How to Push Back, Thoughtfully

For those of us in I&A, the challenge is not to reject this conversation. It’s to engage with it in a way that is thoughtful, grounded, and credible.

That means moving away from instinctive reactions like “AI can’t do this,” and toward a more nuanced perspective, based upon what we know to be its assets and liabilities:

  • Here’s where AI adds value.
  • Here’s where it introduces risk.
  • And here’s where human input remains essential.

In practice, that often means reframing the discussion:

  • Efficiency gains are real -- but they are not the same as insight generation
  • Synthetic models are useful -- but only as good as the data behind them
  • Speed is valuable -- but not if it comes at the expense of accuracy or context

And perhaps most importantly:

In a regulated industry, the cost of being wrong is not theoretical.

The Path Forward: Staying Close to Reality

If there’s a direction this is heading, it’s not toward replacement.

It’s toward integration.

A future where AI helps us move faster and see patterns more clearly, while human researchers ensure that those patterns are grounded in reality.
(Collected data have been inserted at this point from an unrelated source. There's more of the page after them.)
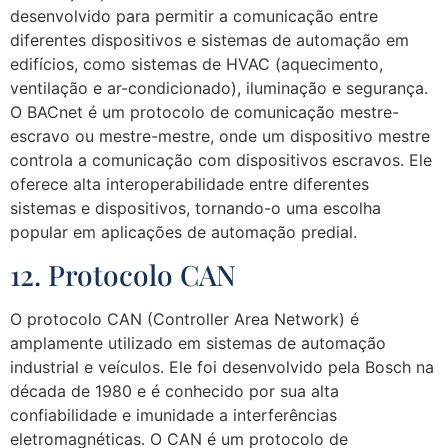
desenvolvido para permitir a comunicação entre
diferentes dispositivos e sistemas de automação em
edifícios, como sistemas de HVAC (aquecimento,
ventilação e ar-condicionado), iluminação e segurança.
O BACnet é um protocolo de comunicação mestre-
escravo ou mestre-mestre, onde um dispositivo mestre
controla a comunicação com dispositivos escravos. Ele
oferece alta interoperabilidade entre diferentes
sistemas e dispositivos, tornando-o uma escolha
popular em aplicações de automação predial.
12. Protocolo CAN
O protocolo CAN (Controller Area Network) é
amplamente utilizado em sistemas de automação
industrial e veículos. Ele foi desenvolvido pela Bosch na
década de 1980 e é conhecido por sua alta
confiabilidade e imunidade a interferências
eletromagnéticas. O CAN é um protocolo de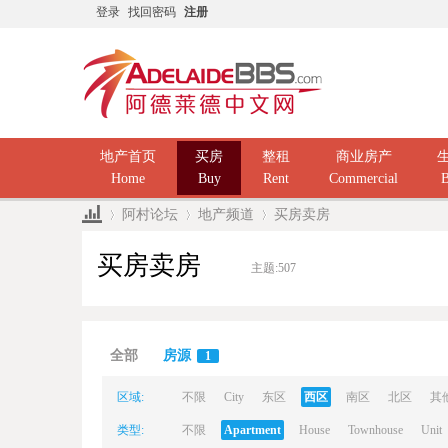
登录
找回密码
注册
地产首页
买房
整租
商业房产
Home
Buy
Rent
Commercial
B
阿村论坛
地产频道
买房卖房
买房卖房
主题:
507
Ad
»
›
›
全部
房源
1
区域:
不限
City
东区
西区
南区
北区
其
类型:
不限
Apartment
House
Townhouse
Unit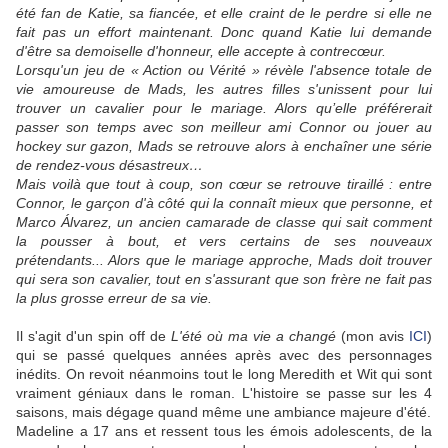
été fan de Katie, sa fiancée, et elle craint de le perdre si elle ne
fait pas un effort maintenant. Donc quand Katie lui demande
d'être sa demoiselle d'honneur, elle accepte à contrecœur.
Lorsqu'un jeu de « Action ou Vérité » révèle l'absence totale de
vie amoureuse de Mads, les autres filles s'unissent pour lui
trouver un cavalier pour le mariage. Alors qu’elle préférerait
passer son temps avec son meilleur ami Connor ou jouer au
hockey sur gazon, Mads se retrouve alors à enchaîner une série
de rendez-vous désastreux…
Mais voilà que tout à coup, son cœur se retrouve tiraillé : entre
Connor, le garçon d'à côté qui la connaît mieux que personne, et
Marco Álvarez, un ancien camarade de classe qui sait comment
la pousser à bout, et vers certains de ses nouveaux
prétendants... Alors que le mariage approche, Mads doit trouver
qui sera son cavalier, tout en s'assurant que son frère ne fait pas
la plus grosse erreur de sa vie.
Il s'agit d'un spin off de
L'été où ma vie a changé
(mon avis
ICI
)
qui se passé quelques années après avec des personnages
inédits. On revoit néanmoins tout le long Meredith et Wit qui sont
vraiment géniaux dans le roman. L'histoire se passe sur les 4
saisons, mais dégage quand même une ambiance majeure d'été.
Madeline a 17 ans et ressent tous les émois adolescents, de la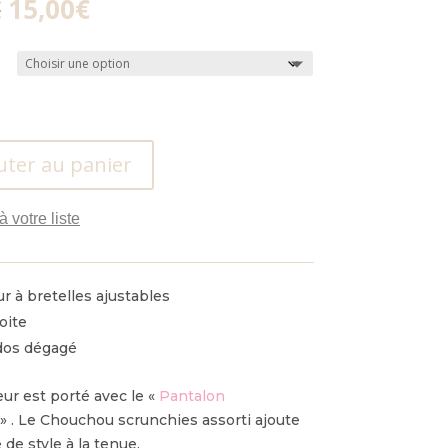
Le
Le
€
15,00
€
prix
prix
initial
actuel
était :
est :
40,00€.
15,00€.
uter au panier
à votre liste
 à bretelles ajustables
oite
dos dégagé
ur est porté avec le «
Pantalon
» .
Le Chouchou scrunchies assorti ajoute
de style à la tenue.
A future where technology enhances our understanding, while at the same time not replacing our connection to the people we’re trying to serve.

Because ultimately, that’s the role we play.

Not just generating insights. But ensuring that decisions are informed by what’s actually happening: in exam rooms, in hospitals, in homes, in assisted living facilities, in the lived experiences of patients and providers.

And for that, we still need to stay close to the customer.

What’s Actually at Stake

That question -- “when does AI replace primary research?” -- isn’t going away. If anything, we’re going to hear it more often.

The goal isn’t to dismiss it. It’s to answer it well.

With clarity. With nuance. And with a firm understanding of both the potential and the limits of what we’re working with.

Because in the end, this isn’t just simply about protecting a function and/or our jobs. It’s about protecting the quality of the decisions we help make.

And that still starts with understanding people: directly, authentically, and without too much distance in between.